**Documento:**
-=-=-=-=-

Não se bastando como tal, para efeitos do exigido pela al. b) do nº 1 do artigo 640º do CPC, com uma enunciação em bloco dos meios probatórios sem descriminação dos mesmos por referência a cada um dos factos impugnados. Especialmente quando a impugnação se dirige a realidade factual diversa que convoca diversos meios de prova.
Neste sentido se decidiu no recente Ac. do STJ de 11/03/2025, nº de processo 2404/20.3T8CBR.C1.S1 in www.dgsi.pt, onde e após se afirmar que “A lei de processo é (…) clara na exigência de que o recorrente, além de individualizar, com a precisão exigível, os pontos de facto que reputa de julgados em erro, relacione cada um desses concretos pontos de facto que entende terem sido incorretamente julgados com cada um dos meios de prova e com cada passagem relevante dos meios de prova gravados ou com a transcrição que, eventualmente, tenha feito das passagens relevantes dos meios de prova objeto do registo sonoro (…)” se assinalou como ressalva a esta proibição que tem vindo a ser defendida pelo STJ, “numa interpretação bona partem”, a admissibilidade da “impugnação da decisão da matéria por atacado ou por blocos de factos”, quando “esse conjunto de factos e de provas correspondam a uma mesma realidade factual que deva ser julgada com os mesmos meios de prova (…)(art.º 640.º, n.ºs 1, b), e 2, a), do CPC).”[4]
Tendo em conta a corrente jurisprudencial do nosso tribunal superior assinalada, no confronto com os termos em que a impugnação da decisão de facto vem fundamentada pelo recorrente – organizada de forma genérica e em bloco, não obstante a multiplicidade de factos identificados e diversa natureza dos mesmos - é nosso entendimento que o recorrente não cumpriu de forma válida o ónus de especificação relativo aos concretos meios probatórios que impunham decisão diversa para cada um dos factos impugnados, implicando a rejeição da reapreciação da decisão de facto com base neste fundamento, e assim também em relação aos dois pontos factuais que restavam para reapreciação, perante o antes decidido - nomeadamente os factos provados 60 e 61.

-=-=-=-=-

**Registos de dados:**

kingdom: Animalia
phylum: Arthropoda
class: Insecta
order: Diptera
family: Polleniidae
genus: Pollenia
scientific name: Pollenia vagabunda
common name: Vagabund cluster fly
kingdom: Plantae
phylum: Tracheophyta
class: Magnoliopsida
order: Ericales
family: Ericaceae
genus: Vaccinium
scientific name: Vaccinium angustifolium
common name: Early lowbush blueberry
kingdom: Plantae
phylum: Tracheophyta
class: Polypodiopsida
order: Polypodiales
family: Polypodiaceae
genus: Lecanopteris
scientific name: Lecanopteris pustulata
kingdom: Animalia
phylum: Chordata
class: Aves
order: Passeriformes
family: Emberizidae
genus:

-=-=-=-=-

**Tarefas:**
**A)** Em que data foi proferido o acórdão do STJ citado no texto sobre a impugnação da decisão de facto?
**B)** Transcreva todas as passagens que aparecem entre aspas no texto sobre a impugnação da decisão de facto.
**C)** Continue, por favor, o texto sobre a impugnação da decisão de facto a partir do ponto em que termina.
Os registos não têm qualquer relação com o texto sobre a impugnação da decisão de facto.

**Respostas dadas:**
**A)** Em 11/03/2025.

**B)**
- “A lei de processo é (…) clara na exigência de que o recorrente, além de individualizar, com a precisão exigível, os pontos de facto que reputa de julgados em erro, relacione cada um desses concretos pontos de facto que entende terem sido incorretamente julgados com cada um dos meios de prova e com cada passagem relevante dos meios de prova gravados ou com a transcrição que, eventualmente, tenha feito das passagens relevantes dos meios de prova objeto do registo sonoro (…)”
- “numa interpretação bona partem”
- “impugnação da decisão da matéria por atacado ou por blocos de factos”
- “esse conjunto de factos e de provas correspondam a uma mesma realidade factual que deva ser julgada com os mesmos meios de prova (…)(art.º 640.º, n.ºs 1, b), e 2, a), do CPC).”

**C)**
Ainda que assim se não entendesse, importa referir que o tribunal a quo no último parágrafo da decisão de facto supra mencionado [que aliás o recorrente também reproduziu] convocou o depoimento das testemunhas DD, EE, FF e GG, para afirmar que dos depoimentos destas testemunhas resultou claro que “a R. se soubesse da desconformidade das respostas dadas pelo A. com a realidade não teria celebrado o contrato de seguro”, sendo que a plataforma da R., aliás, “nem sequer permitiria aceitar a realização do contrato, caso os dados transmitidos pelo A. correspondesse à realidade, pois bloquearia a aceitação da realização do contrato.”
A relevância das informações prestadas para a R. seguradora e a sua não celebração do contrato, caso soubesse da realidade apurada – vide os factos provados 60 e 61 – foi pelo tribunal a quo fundamentada, entre o mais e como já referido, também no depoimento da testemunha GG.
Ocorre que a gravação do depoimento desta testemunha se encontra, em grande parte, impercetível. Da sua audição resulta uma gravação entrecortada que retira a percetibilidade do conjunto deste depoimento e não garante assim do mesmo uma avaliação segura.
Mesmo a entender-se que seria de reapreciar a prova gravada produzida, na audição dos depoimentos das testemunhas verificou-se que as convocadas pelo recorrente inicialmente, CC, DD e EE, têm depoimentos gravados de forma percetível.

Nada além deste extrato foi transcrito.